## Work instruction
Go over the data and keep only the lines that include "Adhesive".

[Saved data entries]
● ● ● ● ● ● ●
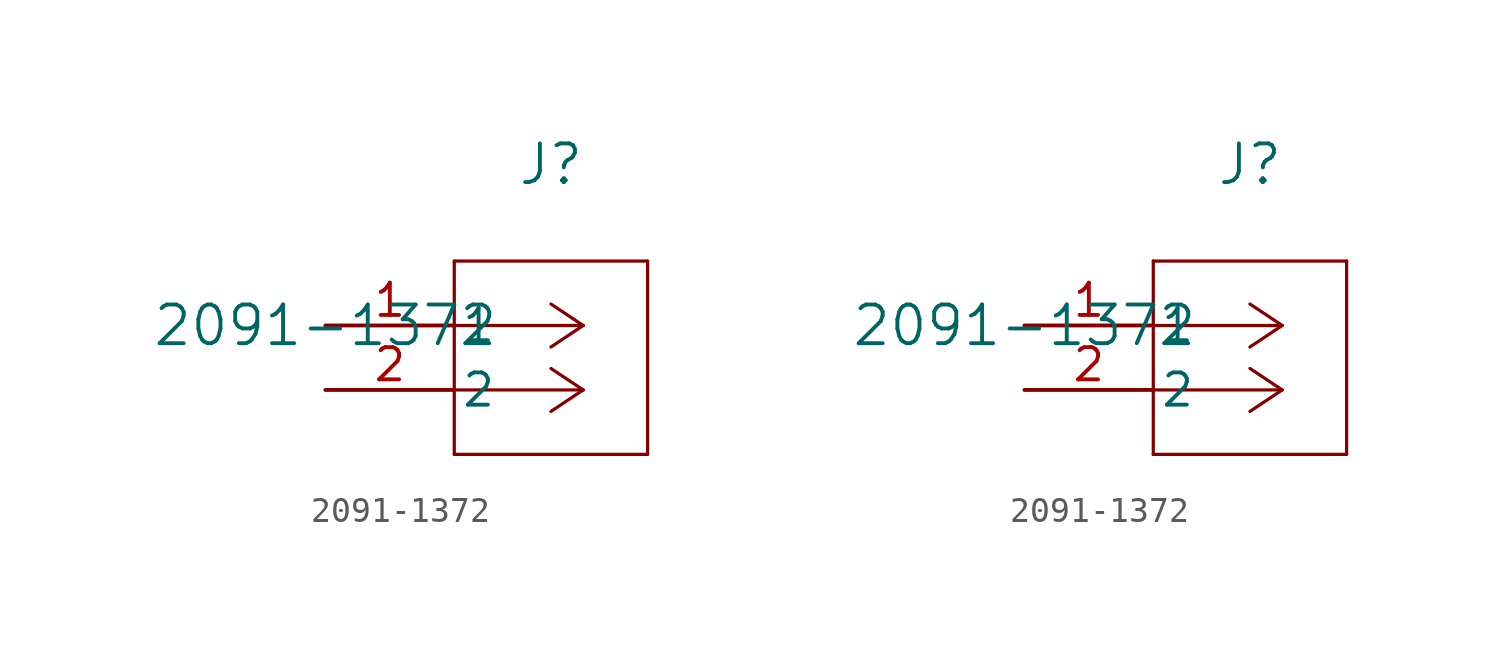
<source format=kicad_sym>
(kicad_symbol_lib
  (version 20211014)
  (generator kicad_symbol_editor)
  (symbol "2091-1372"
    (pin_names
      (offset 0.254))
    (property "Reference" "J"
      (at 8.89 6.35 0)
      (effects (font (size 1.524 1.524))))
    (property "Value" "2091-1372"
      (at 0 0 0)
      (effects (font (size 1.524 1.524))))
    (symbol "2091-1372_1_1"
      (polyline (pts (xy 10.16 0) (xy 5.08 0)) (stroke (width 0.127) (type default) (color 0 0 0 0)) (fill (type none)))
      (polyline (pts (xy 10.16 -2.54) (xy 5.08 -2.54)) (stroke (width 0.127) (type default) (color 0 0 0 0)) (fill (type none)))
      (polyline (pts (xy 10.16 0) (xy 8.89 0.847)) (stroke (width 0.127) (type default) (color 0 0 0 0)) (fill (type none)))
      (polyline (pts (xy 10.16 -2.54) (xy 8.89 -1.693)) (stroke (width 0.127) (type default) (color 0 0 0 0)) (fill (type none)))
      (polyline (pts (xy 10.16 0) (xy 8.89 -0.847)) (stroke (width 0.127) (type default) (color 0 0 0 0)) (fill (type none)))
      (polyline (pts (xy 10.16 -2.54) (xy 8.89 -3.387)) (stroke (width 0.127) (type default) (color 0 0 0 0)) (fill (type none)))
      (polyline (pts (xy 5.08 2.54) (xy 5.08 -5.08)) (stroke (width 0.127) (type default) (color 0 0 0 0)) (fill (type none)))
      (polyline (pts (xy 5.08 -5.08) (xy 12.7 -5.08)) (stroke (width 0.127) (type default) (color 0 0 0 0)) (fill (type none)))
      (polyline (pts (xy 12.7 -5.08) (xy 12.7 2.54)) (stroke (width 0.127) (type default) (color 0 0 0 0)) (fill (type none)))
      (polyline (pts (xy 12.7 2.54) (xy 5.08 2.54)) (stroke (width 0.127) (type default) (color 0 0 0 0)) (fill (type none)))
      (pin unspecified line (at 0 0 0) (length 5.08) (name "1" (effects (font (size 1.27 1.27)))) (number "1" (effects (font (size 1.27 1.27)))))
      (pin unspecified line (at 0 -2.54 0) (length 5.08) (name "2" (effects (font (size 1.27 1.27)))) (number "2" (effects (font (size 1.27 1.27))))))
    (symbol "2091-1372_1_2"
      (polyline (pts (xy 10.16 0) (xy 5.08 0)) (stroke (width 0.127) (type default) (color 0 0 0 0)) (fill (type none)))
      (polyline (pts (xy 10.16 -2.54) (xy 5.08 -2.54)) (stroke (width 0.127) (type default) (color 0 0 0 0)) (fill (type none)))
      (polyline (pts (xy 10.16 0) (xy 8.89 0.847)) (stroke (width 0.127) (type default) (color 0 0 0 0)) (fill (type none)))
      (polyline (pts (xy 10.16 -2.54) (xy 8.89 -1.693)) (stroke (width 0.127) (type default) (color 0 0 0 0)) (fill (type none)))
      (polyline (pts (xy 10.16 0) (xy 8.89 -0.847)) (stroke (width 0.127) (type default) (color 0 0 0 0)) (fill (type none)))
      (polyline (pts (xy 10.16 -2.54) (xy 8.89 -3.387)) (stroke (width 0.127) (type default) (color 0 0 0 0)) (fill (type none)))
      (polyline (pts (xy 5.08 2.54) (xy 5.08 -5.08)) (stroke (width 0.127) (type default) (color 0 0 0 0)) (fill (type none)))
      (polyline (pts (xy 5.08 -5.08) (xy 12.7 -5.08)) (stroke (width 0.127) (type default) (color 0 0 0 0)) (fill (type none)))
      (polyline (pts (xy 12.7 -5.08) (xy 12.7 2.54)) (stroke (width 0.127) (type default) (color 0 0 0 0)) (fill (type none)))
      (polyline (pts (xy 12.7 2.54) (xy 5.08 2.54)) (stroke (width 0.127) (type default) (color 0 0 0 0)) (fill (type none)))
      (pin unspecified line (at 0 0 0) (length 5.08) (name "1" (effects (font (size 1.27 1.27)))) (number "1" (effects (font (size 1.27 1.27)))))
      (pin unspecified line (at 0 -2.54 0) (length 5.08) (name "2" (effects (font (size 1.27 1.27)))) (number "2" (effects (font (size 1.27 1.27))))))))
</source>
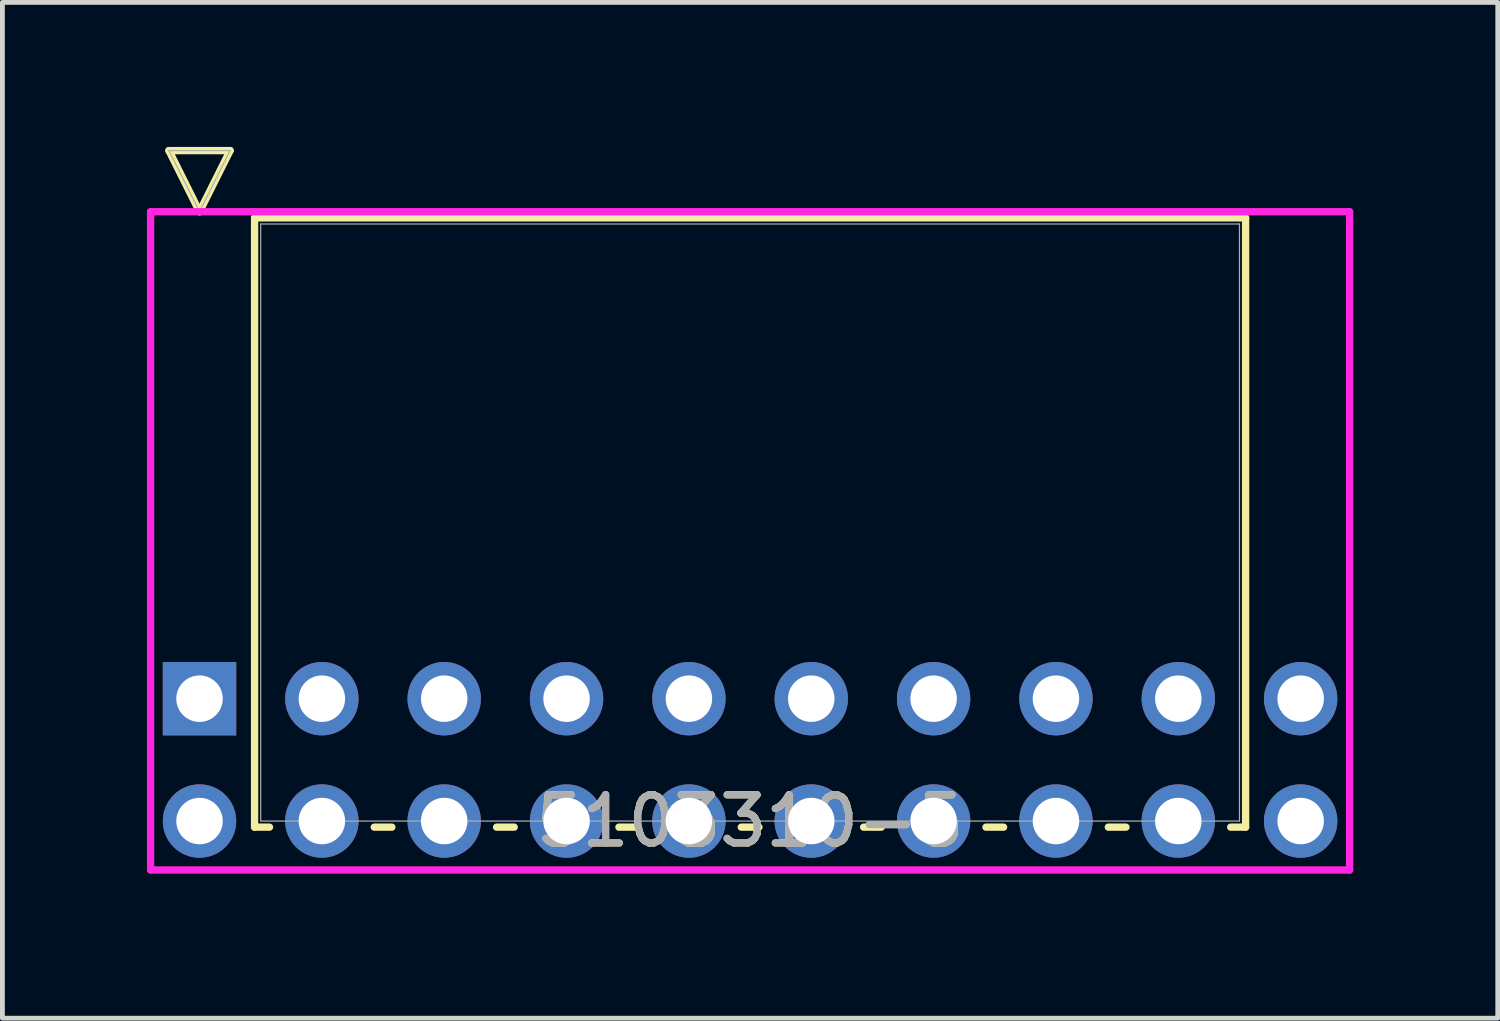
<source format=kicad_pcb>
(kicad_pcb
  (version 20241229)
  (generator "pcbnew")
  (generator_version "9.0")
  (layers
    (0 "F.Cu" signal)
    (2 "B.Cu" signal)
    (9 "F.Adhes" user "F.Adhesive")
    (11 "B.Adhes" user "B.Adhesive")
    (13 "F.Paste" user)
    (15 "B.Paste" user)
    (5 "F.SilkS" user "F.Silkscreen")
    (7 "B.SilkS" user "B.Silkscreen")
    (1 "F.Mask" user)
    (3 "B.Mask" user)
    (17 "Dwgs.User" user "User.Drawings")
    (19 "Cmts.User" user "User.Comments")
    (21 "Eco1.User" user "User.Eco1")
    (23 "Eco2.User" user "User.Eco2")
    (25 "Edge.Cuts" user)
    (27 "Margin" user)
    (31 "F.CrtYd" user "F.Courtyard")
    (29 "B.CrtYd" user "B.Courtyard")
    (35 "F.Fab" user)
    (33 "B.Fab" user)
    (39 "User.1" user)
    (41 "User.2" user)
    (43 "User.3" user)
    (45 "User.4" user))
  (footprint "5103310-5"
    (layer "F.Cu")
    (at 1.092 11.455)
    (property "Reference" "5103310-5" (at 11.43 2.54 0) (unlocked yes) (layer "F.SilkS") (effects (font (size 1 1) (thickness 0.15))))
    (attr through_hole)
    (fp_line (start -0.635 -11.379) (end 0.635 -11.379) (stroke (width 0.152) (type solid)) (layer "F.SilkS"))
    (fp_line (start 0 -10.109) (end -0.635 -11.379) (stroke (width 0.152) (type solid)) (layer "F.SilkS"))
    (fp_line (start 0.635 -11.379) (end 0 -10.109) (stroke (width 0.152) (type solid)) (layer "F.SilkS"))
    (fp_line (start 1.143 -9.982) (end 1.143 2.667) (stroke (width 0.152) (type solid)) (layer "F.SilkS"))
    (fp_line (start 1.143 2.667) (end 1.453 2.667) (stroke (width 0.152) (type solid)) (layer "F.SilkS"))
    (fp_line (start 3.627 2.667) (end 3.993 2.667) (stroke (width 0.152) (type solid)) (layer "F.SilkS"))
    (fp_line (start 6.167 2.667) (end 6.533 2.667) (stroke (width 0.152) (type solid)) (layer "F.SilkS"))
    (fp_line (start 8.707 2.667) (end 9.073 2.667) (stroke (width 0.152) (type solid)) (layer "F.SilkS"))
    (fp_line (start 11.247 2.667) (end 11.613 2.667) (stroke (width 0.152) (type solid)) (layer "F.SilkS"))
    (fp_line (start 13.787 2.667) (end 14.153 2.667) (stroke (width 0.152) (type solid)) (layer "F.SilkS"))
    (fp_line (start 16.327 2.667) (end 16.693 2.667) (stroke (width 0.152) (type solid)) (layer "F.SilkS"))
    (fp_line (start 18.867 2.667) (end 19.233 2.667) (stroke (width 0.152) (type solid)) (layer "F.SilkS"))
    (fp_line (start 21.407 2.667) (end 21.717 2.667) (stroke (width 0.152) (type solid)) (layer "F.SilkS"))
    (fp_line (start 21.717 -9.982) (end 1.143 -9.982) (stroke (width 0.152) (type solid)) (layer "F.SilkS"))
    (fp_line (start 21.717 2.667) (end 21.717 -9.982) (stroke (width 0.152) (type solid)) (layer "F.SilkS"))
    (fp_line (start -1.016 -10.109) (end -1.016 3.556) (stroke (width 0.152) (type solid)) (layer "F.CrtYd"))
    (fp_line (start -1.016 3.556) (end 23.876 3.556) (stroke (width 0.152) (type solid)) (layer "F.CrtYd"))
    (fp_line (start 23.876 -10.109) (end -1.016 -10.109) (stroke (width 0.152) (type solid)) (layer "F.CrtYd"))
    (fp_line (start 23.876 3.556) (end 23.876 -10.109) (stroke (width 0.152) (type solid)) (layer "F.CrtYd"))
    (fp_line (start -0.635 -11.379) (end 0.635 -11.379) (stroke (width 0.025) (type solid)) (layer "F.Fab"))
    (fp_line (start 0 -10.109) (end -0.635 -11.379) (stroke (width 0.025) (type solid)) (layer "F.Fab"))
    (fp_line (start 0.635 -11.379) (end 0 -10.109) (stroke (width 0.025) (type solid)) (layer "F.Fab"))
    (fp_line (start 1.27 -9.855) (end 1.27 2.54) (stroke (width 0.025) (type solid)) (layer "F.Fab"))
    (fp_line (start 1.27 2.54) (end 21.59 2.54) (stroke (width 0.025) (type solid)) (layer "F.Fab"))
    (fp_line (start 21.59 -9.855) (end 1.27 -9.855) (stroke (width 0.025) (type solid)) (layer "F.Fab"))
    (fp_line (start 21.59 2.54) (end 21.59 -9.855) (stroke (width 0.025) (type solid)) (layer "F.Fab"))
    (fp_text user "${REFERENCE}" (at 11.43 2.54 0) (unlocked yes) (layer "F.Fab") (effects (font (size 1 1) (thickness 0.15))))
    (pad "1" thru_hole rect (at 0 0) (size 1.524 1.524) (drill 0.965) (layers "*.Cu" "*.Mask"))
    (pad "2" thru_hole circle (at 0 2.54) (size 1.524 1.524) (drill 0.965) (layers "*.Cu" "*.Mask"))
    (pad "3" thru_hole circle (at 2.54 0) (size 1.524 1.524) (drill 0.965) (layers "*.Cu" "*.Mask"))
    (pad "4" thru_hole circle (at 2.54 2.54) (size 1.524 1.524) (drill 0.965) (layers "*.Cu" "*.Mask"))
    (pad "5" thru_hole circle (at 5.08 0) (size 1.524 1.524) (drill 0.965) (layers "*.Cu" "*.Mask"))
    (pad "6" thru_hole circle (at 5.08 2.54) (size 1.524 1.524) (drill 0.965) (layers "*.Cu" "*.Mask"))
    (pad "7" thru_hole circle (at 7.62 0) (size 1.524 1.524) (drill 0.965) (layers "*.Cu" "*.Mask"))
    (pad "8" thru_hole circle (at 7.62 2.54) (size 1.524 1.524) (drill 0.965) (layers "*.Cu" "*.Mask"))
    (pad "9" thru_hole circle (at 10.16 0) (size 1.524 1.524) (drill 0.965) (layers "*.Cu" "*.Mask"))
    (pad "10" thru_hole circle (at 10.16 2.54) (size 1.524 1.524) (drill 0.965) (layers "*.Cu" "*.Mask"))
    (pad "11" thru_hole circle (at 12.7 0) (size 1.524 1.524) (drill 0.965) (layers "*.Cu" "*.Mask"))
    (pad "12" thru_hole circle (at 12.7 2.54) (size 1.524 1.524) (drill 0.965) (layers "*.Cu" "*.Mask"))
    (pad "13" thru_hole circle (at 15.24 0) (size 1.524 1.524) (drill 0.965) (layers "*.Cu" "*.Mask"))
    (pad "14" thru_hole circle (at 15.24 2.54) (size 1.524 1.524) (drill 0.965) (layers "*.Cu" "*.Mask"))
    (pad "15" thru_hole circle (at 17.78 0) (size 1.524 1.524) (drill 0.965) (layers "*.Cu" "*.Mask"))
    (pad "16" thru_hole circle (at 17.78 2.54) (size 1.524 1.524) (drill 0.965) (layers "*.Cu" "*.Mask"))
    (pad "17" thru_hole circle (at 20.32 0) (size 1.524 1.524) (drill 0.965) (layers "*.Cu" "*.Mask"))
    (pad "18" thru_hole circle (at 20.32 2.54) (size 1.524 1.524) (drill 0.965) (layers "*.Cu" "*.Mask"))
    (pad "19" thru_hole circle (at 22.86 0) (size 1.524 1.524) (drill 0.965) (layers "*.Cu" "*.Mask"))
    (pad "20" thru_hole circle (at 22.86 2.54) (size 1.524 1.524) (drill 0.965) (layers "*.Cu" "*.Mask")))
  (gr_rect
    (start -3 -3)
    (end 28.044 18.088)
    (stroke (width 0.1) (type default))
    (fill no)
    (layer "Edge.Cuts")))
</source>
● ● ● ● ● ● ●
## Answer section
    (9 "F.Adhes" user "F.Adhesive")
    (11 "B.Adhes" user "B.Adhesive")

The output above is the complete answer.